Well, when you come down to it, Prince only actually performs a couple songs in the whole movie. So even some Prince fans had a reason to pass.

Without this movie, we would not be treated to…

The stunning visuals Under the Cherry Moon

Rippling with bisexual energy and ‘80s pop romanticism, you can clearly see where movies like Casablanca informed the visual style. While Prince isn’t a great actor and never claims to be, he does have great screen presence and manages to drip sauce all over the frame whether he’s taking a tub bath in a cowboy hat or appearing on stage dressed like he ran through a Bavarian bazaar covered in glue and bought whatever stuck.

Not that the character of Mary (played by Kristin Scott Thomas) is allowed to look any less ridiculous, attending dinner with what appears to be a chandelier draped over her head. Nor is Prince’s sidekick Tricky (Jerome Benton) escaping the wardrobe department’s reign of panache, not with his glittery jacket that would make Elton John jealous. The movie was filmed on the French Riviera for the very best of reasons - they had the budget and why the hell not?
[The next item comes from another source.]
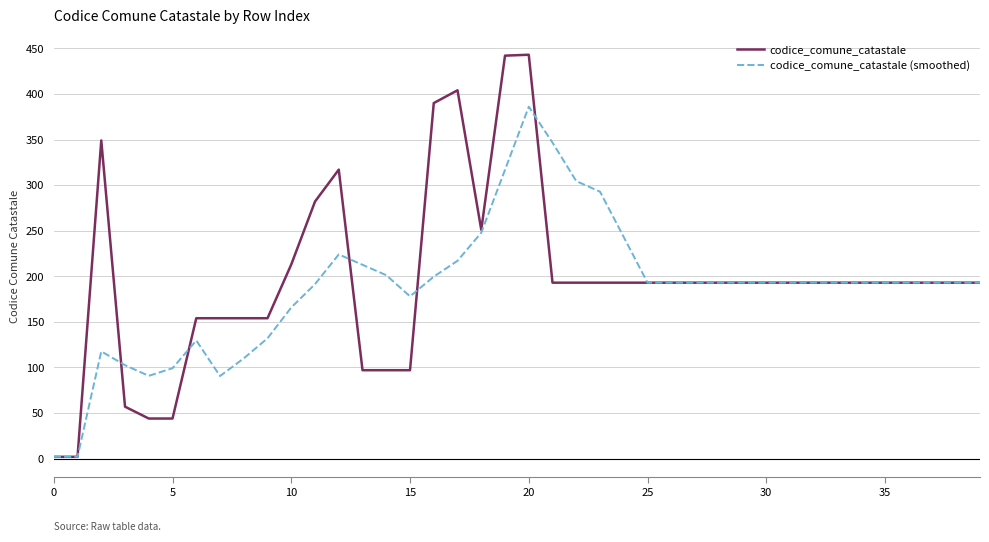

Which series has the widest spread of values?

codice_comune_catastale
Much of the set-up takes place at a huge party for the elite to give us an excuse to have jugglers and fire-breathers running around in the background.

Prince had to take over directing this beast at last minute’s notice, and he knocked it out of the park. Whatever other flaws there are in this film, you can’t take your eyes off it for a minute. Barring a few awkwardly framed shots, which are just skewed enough to add some charming quirks, Prince shows that he could have been a rock star behind the camera.

Under the Cherry Moon is actually funny

Given the average rock star movie project, Prince really hit the jackpot when he got screenwriter Becky Johnston – she who would go on to pen Seven Years in Tibet and House of Gucci. Johnston here got in touch with her inner Mark Brother, loading the dialog with quips and snark. Most of this is molded to Prince’s gift for puckish wit using his class-clown smart-ass mouth. His idea of romancing Mary is to simply appear in her couch, lounging on her sofa, gorging on her grapes, and when she threatens to have security throw him out, taunts “Why, cuz you ain’t bad enough to do it yourself?”

Since this is a vanity project after all, Prince gets to hog the best lines. Mary is cast as a hopelessly stuck-up rich bitch, mainly to give Prince somebody to sharpen his sexy claws on. Even Tricky pairs well with him, and the two throw themselves into a hilarious Martin-and-Lewis tag-team gimmick whenever they share a scene. Otherwise, Tricky gets his own little gems like “You marry a stupid girl, you have stupid kids. You don't believe me? Follow a stupid kid home and see if somebody stupid don't answer the door.”

Is it forever too late to redeem this movie?

Deep drama this is not. It’s pretty silly and doesn’t pretend differently. But it is damn well entertaining, and represents a lot more thought than you see put into the average rock star movie. Look at it this way; how much worse could it have been? Madonna released Shanghai Surprise only months later and it did even worse at the box office.

Yes, Madonna, Shanghai Surprise. Bet you forgot that movie even existed, didn’t you? But you knew Under the Cherry Moon, you remembered it, you’ve seen it flash by in your streaming movie queue even if you’re not a Prince fan. Now you see, Under the Cherry Moon could have been a forgettable, unremarkable project. But this is what happens when you let a creative genius open a can of whoop-ass. We should do this more often.